EXERCISE OBJECTIVE: Please rewrite the part of the entries that opens with the line containing "class: Polypodiopsida" and closes with the line containing "family: Ranunculaceae", renaming "common name" to "vernacular name" and leaving everything else as it is.

[Data records]
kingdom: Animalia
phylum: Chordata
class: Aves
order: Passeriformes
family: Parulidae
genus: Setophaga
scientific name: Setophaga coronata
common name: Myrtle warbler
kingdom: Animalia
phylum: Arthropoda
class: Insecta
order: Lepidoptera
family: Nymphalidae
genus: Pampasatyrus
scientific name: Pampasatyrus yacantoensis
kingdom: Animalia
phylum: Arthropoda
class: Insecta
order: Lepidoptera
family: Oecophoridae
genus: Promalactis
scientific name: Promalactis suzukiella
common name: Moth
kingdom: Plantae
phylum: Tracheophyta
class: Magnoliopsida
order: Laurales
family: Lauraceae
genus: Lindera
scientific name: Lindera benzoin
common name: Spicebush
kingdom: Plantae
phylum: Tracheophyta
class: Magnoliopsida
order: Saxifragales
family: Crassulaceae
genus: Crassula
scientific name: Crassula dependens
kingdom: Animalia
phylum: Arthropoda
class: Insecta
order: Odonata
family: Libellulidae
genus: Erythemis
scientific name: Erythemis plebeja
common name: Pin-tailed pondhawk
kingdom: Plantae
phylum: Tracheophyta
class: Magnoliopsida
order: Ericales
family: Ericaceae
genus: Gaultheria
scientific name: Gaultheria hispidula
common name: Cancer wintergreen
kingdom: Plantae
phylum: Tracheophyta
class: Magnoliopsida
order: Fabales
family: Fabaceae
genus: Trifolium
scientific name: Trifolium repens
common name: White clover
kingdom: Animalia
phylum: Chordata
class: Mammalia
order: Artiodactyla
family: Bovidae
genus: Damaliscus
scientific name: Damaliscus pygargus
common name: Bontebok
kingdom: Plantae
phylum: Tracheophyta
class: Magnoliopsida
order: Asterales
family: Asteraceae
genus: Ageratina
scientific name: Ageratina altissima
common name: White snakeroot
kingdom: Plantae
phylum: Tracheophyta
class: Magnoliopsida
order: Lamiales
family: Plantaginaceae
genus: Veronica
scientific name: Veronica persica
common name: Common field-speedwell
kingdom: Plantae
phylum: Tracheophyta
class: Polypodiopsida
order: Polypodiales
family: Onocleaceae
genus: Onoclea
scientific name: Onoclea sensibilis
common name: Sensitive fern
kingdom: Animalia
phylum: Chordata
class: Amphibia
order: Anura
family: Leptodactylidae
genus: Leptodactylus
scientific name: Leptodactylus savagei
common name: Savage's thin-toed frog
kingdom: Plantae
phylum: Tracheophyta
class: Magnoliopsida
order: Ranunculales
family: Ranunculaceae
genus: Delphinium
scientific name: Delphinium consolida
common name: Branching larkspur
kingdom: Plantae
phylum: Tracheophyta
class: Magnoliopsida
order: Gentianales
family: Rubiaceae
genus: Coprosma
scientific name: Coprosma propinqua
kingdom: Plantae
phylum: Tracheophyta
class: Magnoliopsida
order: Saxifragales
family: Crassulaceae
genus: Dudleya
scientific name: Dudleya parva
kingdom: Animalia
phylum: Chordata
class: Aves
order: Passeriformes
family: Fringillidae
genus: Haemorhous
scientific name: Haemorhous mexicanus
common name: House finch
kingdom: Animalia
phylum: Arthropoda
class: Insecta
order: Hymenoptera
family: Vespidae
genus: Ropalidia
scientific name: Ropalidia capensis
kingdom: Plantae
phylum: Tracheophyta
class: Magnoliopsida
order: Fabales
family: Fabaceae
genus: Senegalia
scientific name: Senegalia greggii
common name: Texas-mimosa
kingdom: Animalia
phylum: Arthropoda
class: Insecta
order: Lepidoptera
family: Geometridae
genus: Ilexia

ANSWER TO THE PROBLEM:
class: Polypodiopsida
order: Polypodiales
family: Onocleaceae
genus: Onoclea
scientific name: Onoclea sensibilis
vernacular name: Sensitive fern
kingdom: Animalia
phylum: Chordata
class: Amphibia
order: Anura
family: Leptodactylidae
genus: Leptodactylus
scientific name: Leptodactylus savagei
vernacular name: Savage's thin-toed frog
kingdom: Plantae
phylum: Tracheophyta
class: Magnoliopsida
order: Ranunculales
family: Ranunculaceae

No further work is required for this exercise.